Customer care key to boost Oracle growth

Conference Report from the Open World User Group forum.

Oracle will focus on improving customer loyalty and partner relationships over the next couple of years to boost its bottom line, it revealed at a user group conference last week.

The database supplier, like other software companies, has experienced a slowdown in growth as a result of the year 2000 issue - which is causing organisations to freeze budgets - and the economic crisis in Asia-Pacific.

As a result, Oracle has seen only a small percentage of its installed base move from release 7.3 of its database to the much touted version 8. Many customers plan to migrate only after the millennium.

Ray Lane, president and chief operating officer of Oracle, said in his keynote speech he had been looking at how to equip the vendor to deal with change taking place within and outside the organisation driven by the internet. He dubbed the scheme 'Oracle 2000'.

'We want to drive customer reference ability to 100 per cent by the end of 1999, so we need to understand the needs of disloyal customers,' he said. 'We have to focus on customers and their concerns and put together a number of programmes to raise their affection. This is not altruistic - it's driven by profits. For every five per cent shift on the loyalty curve, you make a 35 per cent increase in profits.'

The aim, Lane said, was to make it easier for customers to do business with Oracle. The supplier intends to hire more account management personnel, who will come from a service rather than a sales background, to give customers more customised support.

In future, instead of simply pushing out product releases, Oracle will optimise and package them for niche sectors, including non-conventional ones, and will try to anticipate how markets are changing. This repackaging will include the vendor's applications as well as database and tools.

On the partner side, Oracle will increase its budget by $40 million to boost training, education and channel programmes. This includes a two per cent increase in marketing funds for members of its third party channel using the 'On Oracle' brand.

The company is also consolidating its diverse partner schemes into one global, hierarchical programme. It will be based on the Oracle Technical Network programme and will include 100,000 developers, 10,000 programmers, 2,000 certified solution partners, 200 certified advantage partners and 200 global partners.

Oracle is also setting up a venture capital fund to back companies wanting to develop industry-specific applications for the Oracle 8i database.

Meanwhile, the vendor is attempting to use the database as a vehicle to position itself as the supplier of choice in the internet space and its product as the industry standard.

Oracle's aim is to try to usurp Microsoft's dominance of the desktop OS market by denigrating such technology as old hat and positioning itself, by association, as primary vendor for the so-called 'new wave' of computing.

Lane gave the database supplier's rationale for the strategy: 'We see Oracle 8i as being to the internet what Windows was to the PC. It industrialises it and brings a level of standardisation that was not there before. We're calling it a platform because we look at it in the same light as an operating system - a means to develop and deploy applications according to the internet model of computing. That the internet is the platform is the key message,' he said.

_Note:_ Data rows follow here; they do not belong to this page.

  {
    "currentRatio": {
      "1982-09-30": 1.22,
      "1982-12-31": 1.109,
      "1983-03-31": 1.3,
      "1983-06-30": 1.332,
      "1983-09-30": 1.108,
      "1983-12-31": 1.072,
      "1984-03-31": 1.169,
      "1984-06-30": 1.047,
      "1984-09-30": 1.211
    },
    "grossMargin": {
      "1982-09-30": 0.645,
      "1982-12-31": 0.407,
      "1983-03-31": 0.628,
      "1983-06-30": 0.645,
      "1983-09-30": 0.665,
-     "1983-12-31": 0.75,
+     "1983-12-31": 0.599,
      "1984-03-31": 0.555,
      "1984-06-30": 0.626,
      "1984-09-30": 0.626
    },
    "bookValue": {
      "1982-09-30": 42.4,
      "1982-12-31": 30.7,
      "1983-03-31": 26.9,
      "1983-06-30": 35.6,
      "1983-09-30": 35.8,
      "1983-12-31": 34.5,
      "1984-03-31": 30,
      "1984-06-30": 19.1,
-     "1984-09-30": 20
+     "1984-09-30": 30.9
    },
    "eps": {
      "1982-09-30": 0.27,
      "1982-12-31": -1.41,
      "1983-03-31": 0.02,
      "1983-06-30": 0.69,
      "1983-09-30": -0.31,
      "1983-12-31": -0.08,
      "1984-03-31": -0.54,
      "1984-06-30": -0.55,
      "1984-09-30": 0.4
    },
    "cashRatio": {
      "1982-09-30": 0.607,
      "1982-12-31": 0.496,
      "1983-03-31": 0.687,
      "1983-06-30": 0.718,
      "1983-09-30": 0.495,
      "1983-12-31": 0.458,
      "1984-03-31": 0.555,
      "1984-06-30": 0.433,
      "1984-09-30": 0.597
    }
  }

But, he claimed, Oracle 8i was more than an OS because users could not develop applications using an operating system.

'We can make an OS less relevant. Our aim is to hide OS differences and, unlike our database rivals, we're including OS services in the database. We want to present a platform so Java programmers can look at Oracle just as C++ and Visual Basic programmers look at Microsoft today,' Lane said. 'We're building our business on Oracle 8i, like our applications, consulting and Business Online (Oracle's applications outsourcing venture).'

But Larry Ellison, chairman and chief executive of Oracle, claimed the database vendor already dominated the internet and e-commerce space.

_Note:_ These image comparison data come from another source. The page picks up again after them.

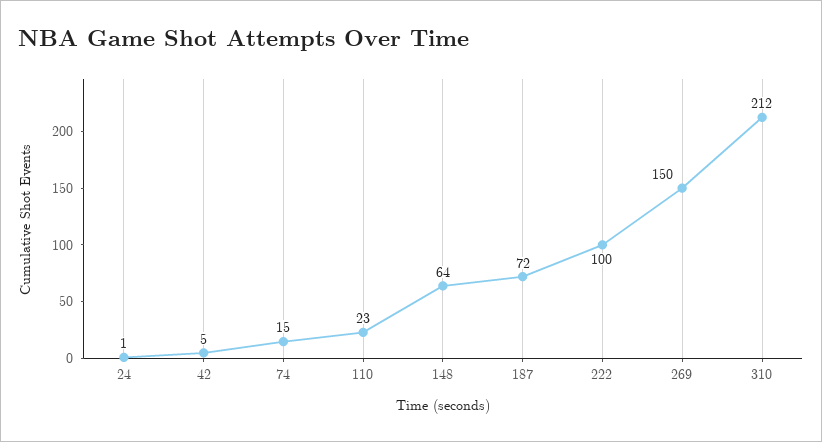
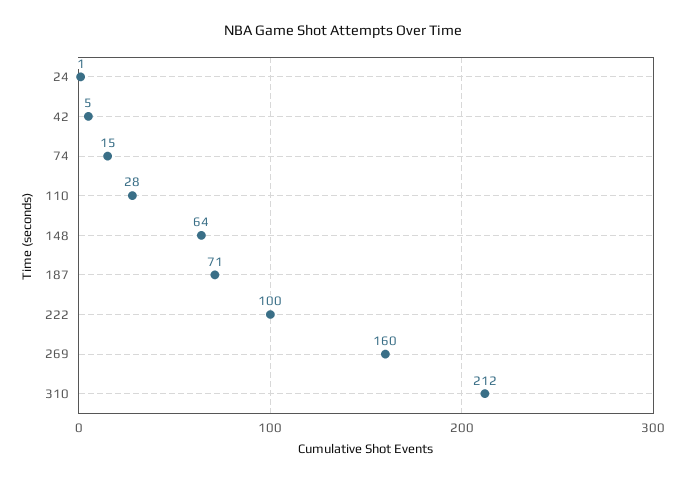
  {
    "24": 1,
    "42": 5,
    "74": 15,
-   "110": 23,
+   "110": 28,
    "148": 64,
-   "187": 72,
+   "187": 71,
    "222": 100,
-   "269": 150,
+   "269": 160,
    "310": 212
  }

'This is great for Oracle. We're the choice of nearly every Website and e-commerce site in the world. Oracle has 90 per cent of the market, IBM has 10 per cent and even Microsoft's WebTV site runs on Oracle. Oracle dominates this space,' he asserted.

In another development, Oracle has made a $43 million bid for Concentra, in an effort to fill a gap in its e-commerce product lines.

Concentra, based in Boston, sells Configurator, an engine traditionally used with manufacturing applications to enable sales staff to configure products for customers.

Oracle, however, plans to broaden out the browser-based product and integrate it with its own Web storefront, manufacturing applications and front office packages. It will then offer it to users so they can make their own product choices.

Ron Wohl, senior vice president of applications development at Oracle, said: 'We're trying to fill a key technology gap. We want to build and deliver at the lowest cost. There are three elements to this - introducing flow manufacturing to help users build mass customisation products; integrating the front office, including sales, services and the Web storefront; and the third is Configurator'.

Concentra was a member of Oracle's Alliance programme and the database supplier has begun integrating the product with its own package. Configurator will also be sold as a standalone option.

Concentra is a publicly-held company currently generating about $10 million sales. The majority of its 100 staff will transfer to Oracle, although some administrative staff will be made redundant. The deal is expected to close before the end of the year, subject to board approval.